The state Council of Veterans Organizations wrote to the Democratic
governor last month, asking him to approve the measure while noting
PTSD affects veterans at a higher rate than the general public.

"We support it, because we really like the way (lawmakers) put this
bill together," said Robert Becker, executive director of the veterans
council. "The only trouble is we don't know if the governor is going
to pass it. I think he's looking for more research on how marijuana
will affect PTSD."

Nationwide, about 8 percent of the general population will experience
PTSD at some point in their lives, according to the National Center
for PTSD.

The number is higher among veterans who served in Operation Iraqi 
Freedom in Iraq or Operation Enduring Freedom in Afghanistan: Between 11 
and 20 percent in any given year, the center found.

The bill was sponsored by Sen. Diane Savino, D-Staten Island, and
Assemblyman Richard Gottfried, D-Manhattan, who were the main sponsors
of the state's original medical-marijuana law passed in 2014.

Research surrounding medical marijuana use among PTSD patients remains
light, hindered in part by the drug still being illegal at the federal
level. But the relatively small amount of studies in the public realm
on the topic have shown promise, according to the sponsors' bill memo.

Cuomo's office so far has not tipped its hand.

The state Department of Health, which has the ability to add ailments
to the medical-marijuana program on its own, has said it is
researching the issue.

As for Cuomo, he has not signaled whether he intends to sign the bill.
He will have 10 days excluding Sundays to decide once the Assembly
formally sends it to his desk, which has not yet happened.

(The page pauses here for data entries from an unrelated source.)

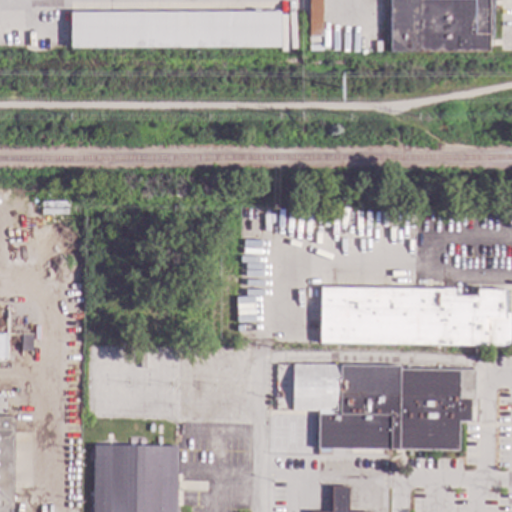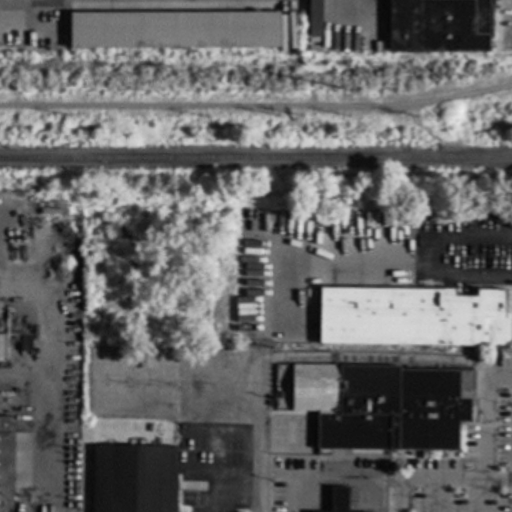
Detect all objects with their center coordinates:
building: (314, 18)
building: (315, 18)
building: (439, 26)
building: (439, 26)
building: (174, 30)
building: (174, 30)
power tower: (340, 92)
road: (256, 106)
railway: (256, 159)
road: (427, 269)
building: (412, 317)
building: (412, 318)
building: (1, 343)
building: (2, 347)
building: (383, 406)
building: (384, 407)
road: (257, 425)
building: (5, 463)
building: (6, 463)
road: (291, 471)
building: (133, 479)
building: (133, 479)
road: (352, 480)
road: (455, 482)
road: (399, 486)
building: (338, 499)
building: (338, 499)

"The bill remains under review by counsel's office, and the issue
remains under review by the Department of Health," Cuomo spokesman
Rich Azzopardi said Wednesday.

New York's medical-marijuana program first took effect in early 2016
under a series of tight restrictions, including a ban on smokeable
forms of the drug and a limited list of 10 illnesses patients had to
suffer from to participate in the program at ill.

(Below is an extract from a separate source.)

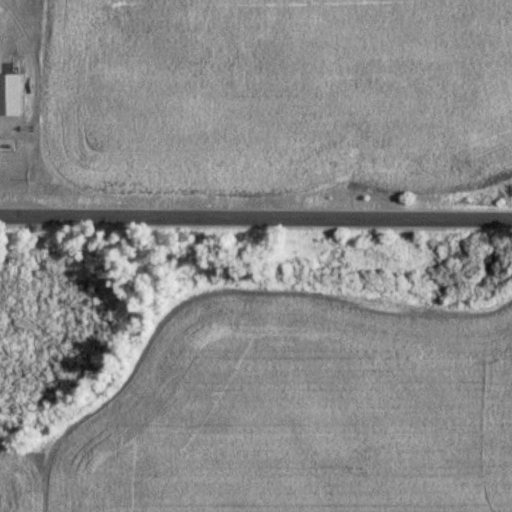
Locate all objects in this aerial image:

In March, the Department of Health added chronic pain to the list of
ailments, which helped boost the number of patients certified to use
medical marijuana from 12,764 in late January to 22,811 late last month.

Patient advocates, however, still say the drug remains difficult and
expensive to obtain in New York and have called on the state to do
more to make it more widely available.

State Health Commissioner Howard Zucker announced last month the state
would allow doctors to become certified in the state's
medical-marijuana program and certify patients for it in the same day,
a move he said would help streamline the state's process.

"This is another important step in the program's growth, as we
continue to see a major increase in patients since the addition of
chronic pain as a qualifying condition," Zucker said in a statement.